> _Chart comprehension data_
---------------

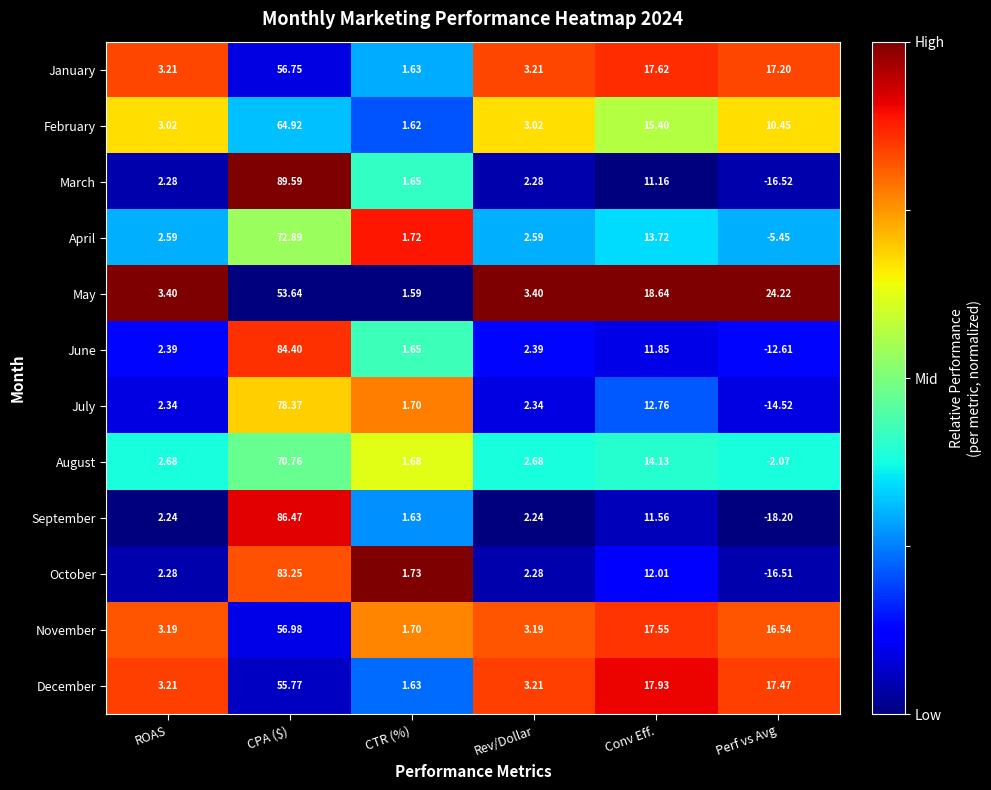

At which category does the chart reach its minimum across all series?

Perf vs Avg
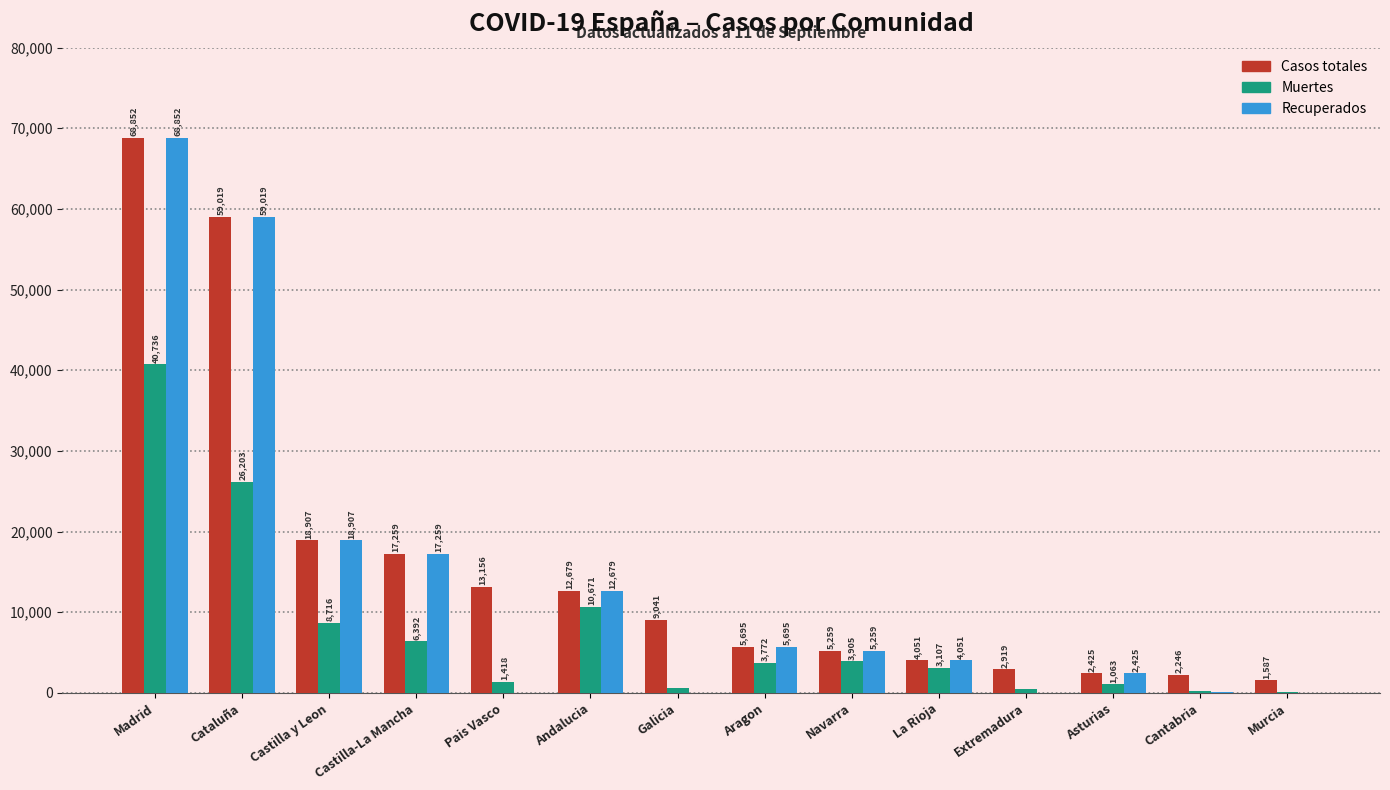

What is the greatest value displayed?

68852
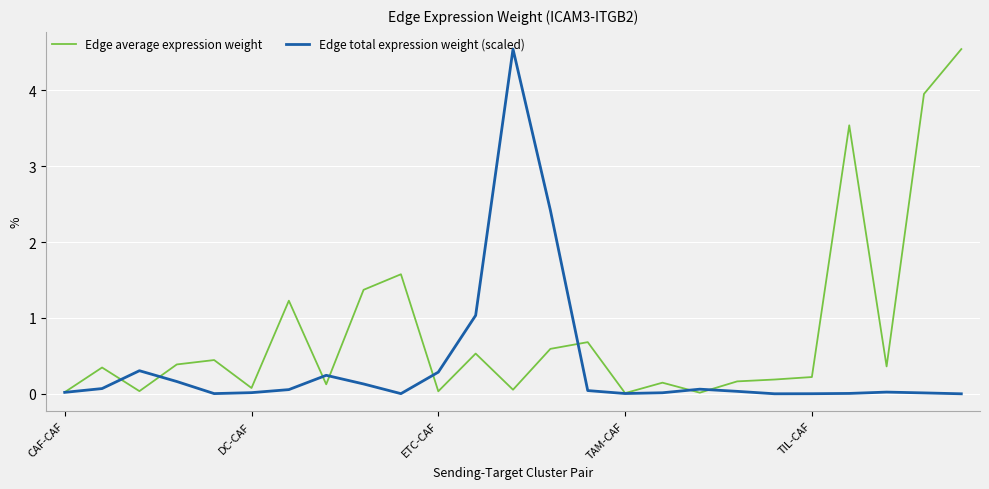

True or false: Edge average expression weight and Edge total expression weight (scaled) cross at least once.

True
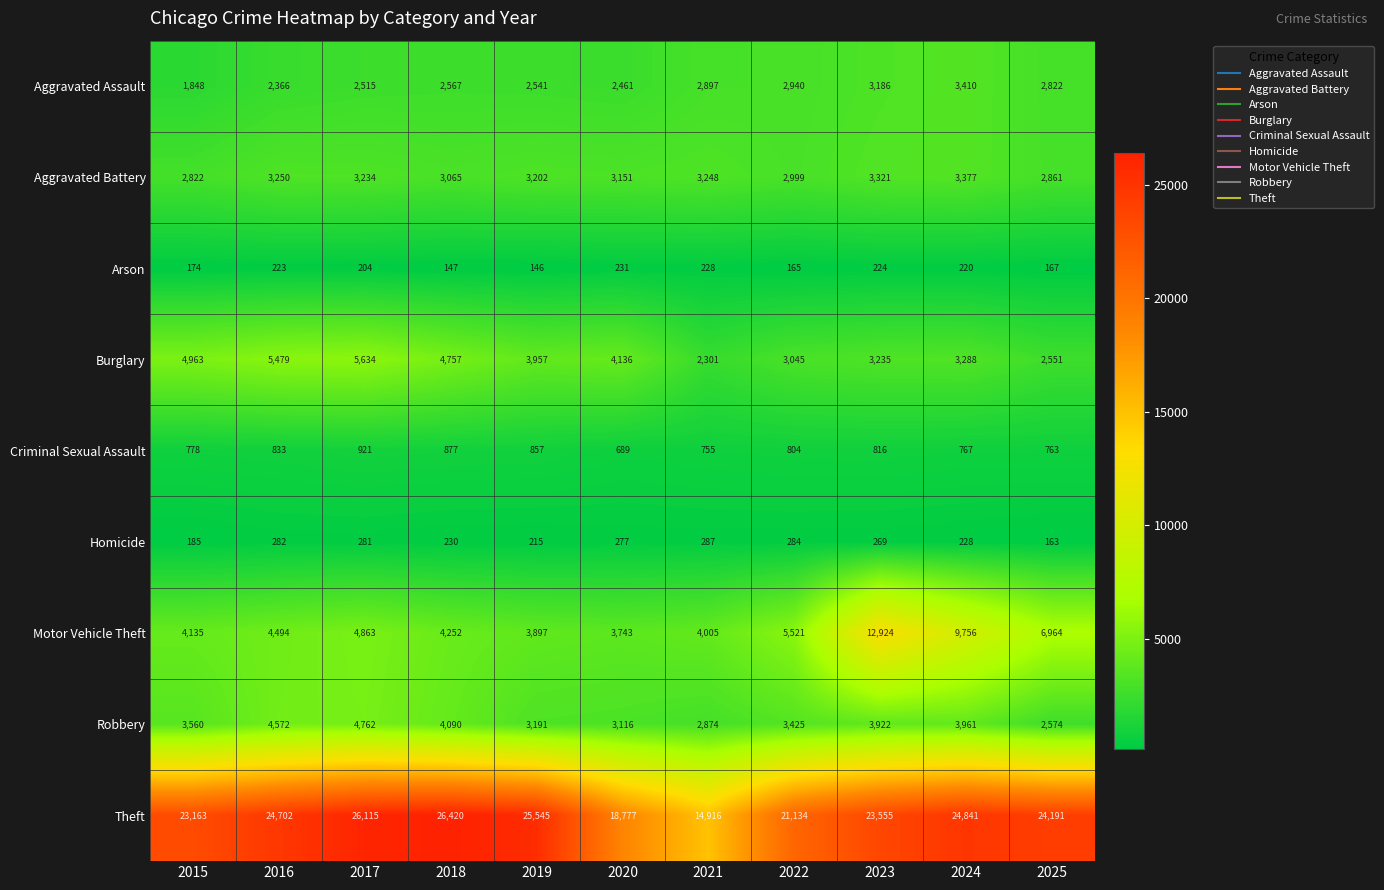

Rank the series by their maximum value, from highest to lowest.

Theft, Motor Vehicle Theft, Burglary, Robbery, Aggravated Assault, Aggravated Battery, Criminal Sexual Assault, Homicide, Arson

---------------

> _ACTIVITY_
Copy every line of the entries above word for word, leaving out the pictures.

> _SOLVED PROBLEM_
At which category does the chart reach its minimum across all series?

Perf vs Avg

What is the greatest value displayed?

68852

True or false: Edge average expression weight and Edge total expression weight (scaled) cross at least once.

True

Rank the series by their maximum value, from highest to lowest.

Theft, Motor Vehicle Theft, Burglary, Robbery, Aggravated Assault, Aggravated Battery, Criminal Sexual Assault, Homicide, Arson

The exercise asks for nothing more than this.